Class-based search encodes a pharmacological class name — “SGLT2 inhibitors,” “TNF-alpha inhibitors,” “SSRIs” — and searches a separate collection of ATC class embeddings. This is useful when the user already has a therapeutic class in mind and wants to enumerate its members quickly.
In practice, many queries blend both perspectives. A search for “GLP-1 agonists for obesity” triggers a class-focused search that identifies the GLP-1 receptor agonist class, then cross-references indication embeddings to rank members by relevance to obesity specifically — distinguishing between GLP-1 drugs approved for weight management and those approved only for diabetes.
From Ingredients to Billable Codes
Finding the right ingredients is only half the problem. The practical deliverable for most use cases is a set of billable codes — NDC codes for pharmacy claims and HCPCS J-codes for physician-administered drugs. The system follows each ingredient through the RxNorm hierarchy to its dispensable products and their associated NDC codes, then cross-references the CMS NDC-to-HCPCS crosswalk for injectable and infused medications.
Each ingredient in the results shows its NDC and HCPCS counts, available product forms, and representative indication text. Users can include or exclude individual ingredients, and the system pre-selects likely relevant drugs using a combination of semantic similarity scoring and an optional AI pre-check that reviews the selections in clinical context.
Why This Matters
Medication identification is foundational to a broad range of healthcare research — pharmacoepidemiology, outcomes studies, formulary analysis, health economics.

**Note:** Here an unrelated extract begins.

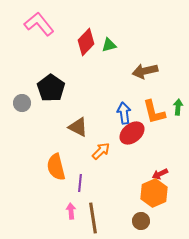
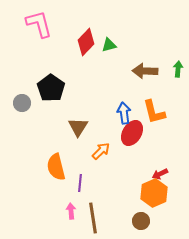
pink L-shape: rotated 24 degrees clockwise
brown arrow: rotated 15 degrees clockwise
green arrow: moved 38 px up
brown triangle: rotated 35 degrees clockwise
red ellipse: rotated 20 degrees counterclockwise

The traditional approach — browsing ATC hierarchies and curated drug-disease databases — works, but it organizes information around the drug rather than around the patient’s condition. Our approach inverts the starting point: begin with what you want to treat, and let the system find the medications that treat it. The pharmacological classification is still there, providing structure and context, but it’s no longer the only way in.
This is the second application we’ve built on this foundation. The first, our Code Set Builder for ICD-10-CM, uses the same semantic search principles to identify diagnosis codes. Both tools share a conviction that clinical intent (i.e., what am I looking for?) should be the starting point for code set construction, with classification hierarchies serving as guardrails rather than the primary navigation mechanism.